Полковник с любопытством подошел к Иону, брезгливо, одним пальцем коснулся его плеча... В комнату вошел дежурный по штабу сержант, взял под козырек и доложил полковнику о жалобщиках-молдаванах.
Полковник оставил Иона и насупился. В раздумье он походил немного и приказал подать шинель.
Едва полковник показался в двери, как молдаване наперебой заговорили о своих бедах, стали просить заступиться и обуздать солдат.
Полковник с минуту молчал, вытирая лицо белоснежным платком, потом нахмурился, втянул большую голову в приподнятые плечи и впился руками в перила крыльца.
- Жаловаться на солдат короля?! Роптать иа своих избавителей?! Вон отсюда, большевистское отродье!
К крестьянам подбежали солдаты. Испуганные старики и женщины попятились. Какая-то старушка, крестясь, упала на колени. Со слезами стала просить о прощении.
- Ах ты, глупая! - вскрикнул Ион и припал лбом к стеклу окна. - Перед кем на колени, перед грабителем?!
И, охваченный приступом негодования, забыв об офицере, бросился к выходу. Офицер шагнул за ним следом, спустил предохранитель пистолета и закричал:
- Стой, мерзавец! Стой, каторжник! Вот когда ты сказался!
На крик офицера вбежал сержант.
- Связать негодяя! - приказал офицер, потрясая кольтом. - Запереть и держать, пока не потребую.
Упустишь мерзавца, своей головой за него поплатишься!
Всю злобу из-за незаслуженной угрозы офицера сержант выместил на Ионе. С размаху он ударил его кулаком в переносицу. В глазах Иона расплылись яркие круги, он зашатался и, хватаясь пальцами за воздух, рухнул на пол.

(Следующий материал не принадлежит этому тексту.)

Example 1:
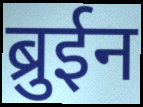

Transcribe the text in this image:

ब्रुईन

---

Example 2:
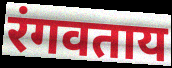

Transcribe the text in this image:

रंगवताय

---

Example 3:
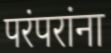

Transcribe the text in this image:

परंपरांना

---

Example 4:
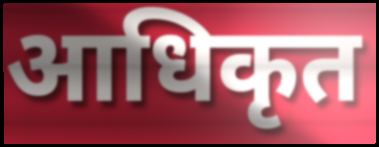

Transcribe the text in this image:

आधिकृत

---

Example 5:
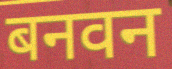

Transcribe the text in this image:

बनवन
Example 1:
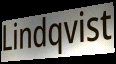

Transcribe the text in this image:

Lindqvist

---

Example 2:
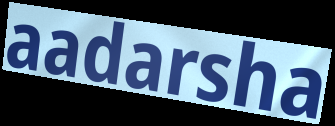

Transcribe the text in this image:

aadarsha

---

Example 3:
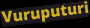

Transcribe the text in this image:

Vuruputuri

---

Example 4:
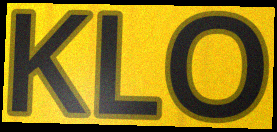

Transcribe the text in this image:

KLO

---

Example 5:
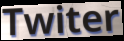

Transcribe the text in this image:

Twiter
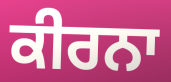
ਕੀਰਨਾ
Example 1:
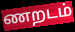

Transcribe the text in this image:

ணறடம்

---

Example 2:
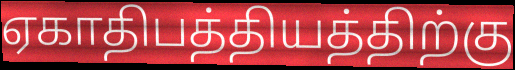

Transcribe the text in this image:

ஏகாதிபத்தியத்திற்கு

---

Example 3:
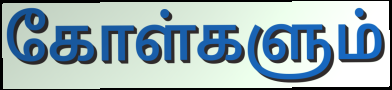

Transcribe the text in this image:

கோள்களும்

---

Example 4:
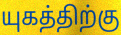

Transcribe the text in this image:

யுகத்திற்கு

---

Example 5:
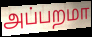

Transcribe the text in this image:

அப்பறமா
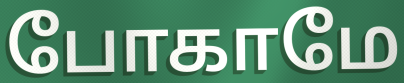
போகாமே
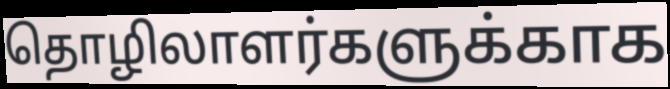
தொழிலாளர்களுக்காக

В эту минуту к веранде дома подскакал на взмыленной лошади гонец. Он на ходу соскочил с коня и подал полковнику конверт. Прочитав бумагу, полковник вскинул голову, выпятил грудь и напыщенным голосом приказал играть сбор эскадронов.
...Ион очнулся в каменном мешке сельской часовни.

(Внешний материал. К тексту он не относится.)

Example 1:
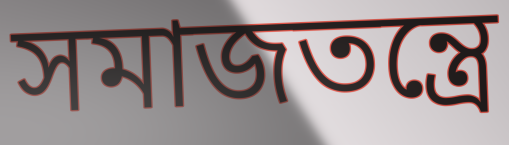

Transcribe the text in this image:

সমাজতন্ত্রে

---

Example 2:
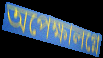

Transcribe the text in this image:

অপেক্ষালগ্নে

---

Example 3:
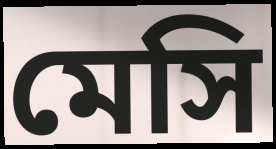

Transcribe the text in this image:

মেসি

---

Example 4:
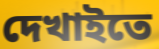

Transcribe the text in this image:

Голова его болела, переносица нестерпимо ныла.
Со двора доносился назойливый звон колокола и резкая команда на румынском языке.
Ион вскочил на ноги и метнулся к окну, заделанному грубой железной решеткой. Он увидел сельский майдан, заполненный народом, деревянную церквушку и черноризника на ее ветхой паперти. Священник о чем-то шептался с адъютантом.
Вокруг толпы, построенные квадратом, стояли кавалеристы. По углам майдана угрожающе торчали ребристые стволы "гочкисов" со вставленными в замок патронными лентами.
Предчувствие чего-то недоброго томило молдаван.
И когда в толпу были втиснуты крестьяне, приведенные солдатами с дальней окраины села, на паперть взошел полковник. Он потрогал толстыми пальцами щеточки подстриженных на английский манер усов и крикнул толпе:
- На колени!
Молдаване испуганно повалились в снег.
- Снять шапки! - снова закричал он истошным голосом.
Сотни рук поднялись к головам.
- Хотин пал, - начал громко полковник и помахал над головой .донесением. - Солдаты королевской армии опрокинули хотинских голоштанников и угнали к Днестру. Там всех их ожидает достойный конец! Победа эта, - заключил полковник, подняв кверху указательный палец, послана румынскому оружию самим вседержителем!
Толпа затихла. Солдаты стояли торжественно и неподвижно.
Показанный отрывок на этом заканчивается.